Lorena Ulloa ’15 And Her Journey to Nursing and Public Health
“I always tell people,” Lorena Ulloa ’15 begins, “that going to Grinnell was by far my best decision to date.” I am speaking with Lorena over Zoom on her day off – tomorrow, she’ll be back in the hospital, on the go, on her feet, puzzling out one patient’s needs after another. It’s a demanding affair. “Nursing...nursing takes the cake,” Lorena laughs, but she revels in the variety of the challenges faced on the job.

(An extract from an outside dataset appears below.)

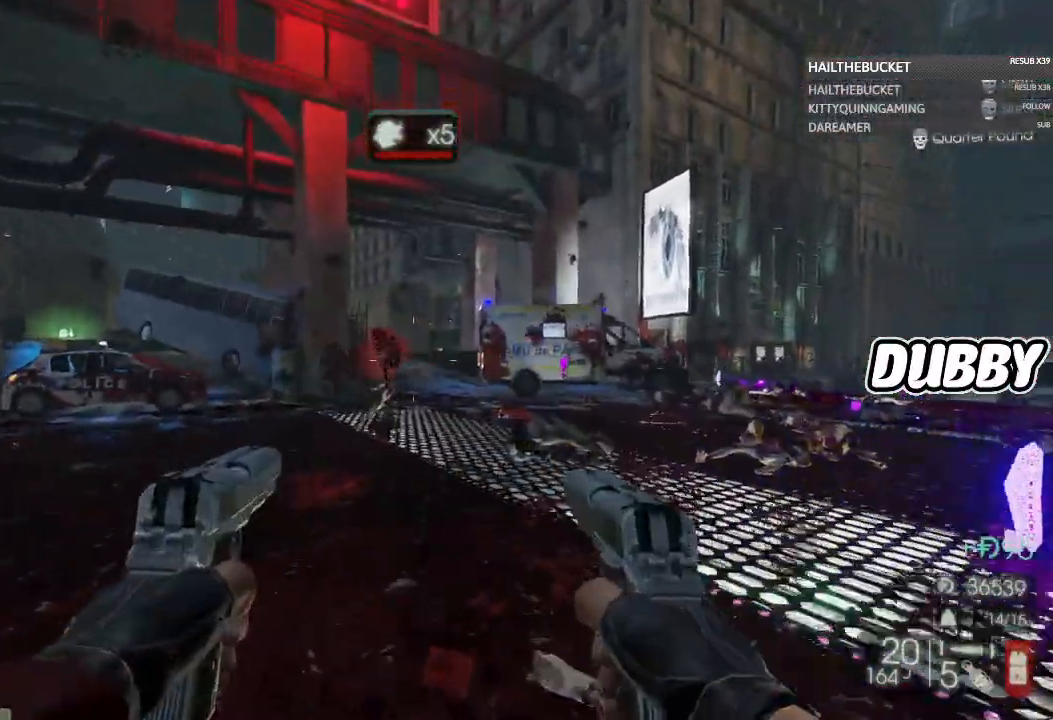
{"dt_ms": 500, "buttons": [], "left_stick": "right", "right_stick": "left", "button_events": []}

Lorena Ulloa came to Grinnell as a first-generation student and a Posse Scholar. Though she grew up in Los Angeles, CA, both of her parents were born in small, rural towns in Mexico. When it came time to apply to colleges, Lorena knew she wanted to study in an intimate, small-town setting like the homes they had spoken so fondly of. She’s an exception, in this way – many Grinnellians have told me they decided to attend college here despite the rural location, rather than because of it.
Lorena entered Grinnell highly interested in medicine, participated in the Grinnell Science Project pre-orientation program, and declared her majors in Biology and Spanish by the end of her first year. Though she debated between majoring in Biological Chemistry and Biology, Spanish had been an obvious decision to her. Lorena felt tied to the language and to her Latin American heritage — she wanted to grow in her understanding of Spanish while at college, rather than losing her grasp of the language.
In her third year, Lorena studied abroad in Santiago, Chile, with the IES Health Studies program and, “absolutely fell in love with the country.” There, her identity felt uncomplicated. At Grinnell, Lorena had often wondered if she was “Latina enough,” but in Chile, it didn’t even feel like a question. Immediately after graduation, Lorena returned to Chile. “I knew I needed a year off from being a student, but I wanted it to be a productive year, academically and professionally,” she recalls. So, she scoured the universities in Chile, looking for researchers she thought she’d enjoy working with, and sent hundreds of cold emails to laboratory directors. She ended up joining not one, but two labs at Pontificia Universidad Católica de Chile, splitting her time between a molecular development research group and a neuroanatomy group.
While in Chile, Lorena decided that she would pursue her Master’s in public health upon return to the States. Still very interested in the medical field, Lorena planned to pair her public health degree with a clinical degree, but she first wanted to gain experience with prevention, outreach, and education — working with people before diseases developed. She returned home in 2016 to enroll in the UCLA Fielding School of Public Health. In the year after receiving her MPH, Lorena worked as a medical scribe in a hospital dermatology practice. “As a scribe,” she explains, “you kind of have to become the doctor’s brain. After a few months, it felt like I had the whole practice memorized.” A life of work as a physician, Lorena realized, would be too routine for her.
At the same time, Lorena was volunteering at a hospital in a liver transplant ward. She recalls being in awe of the work the nurses were doing. When codes were called, they were the ones who were running the show. Lorena saw that nurses weren’t tied to any one specialty. She saw in their work the intellectual variety that she worried a career as a physician would lack.
Lorena decided to enroll in nursing school at UCLA, graduating last year with her R.N. degree and her Master’s in Nursing Science. Her degrees have opened many doors for her: if she wants to, she can work in bedside nursing, in public health, within the school system, in nursing management…. For a philomath like Lorena, the array of options is exciting. “I want to always feel like I’m being intellectually challenged,” she tells me. How very Grinnellian.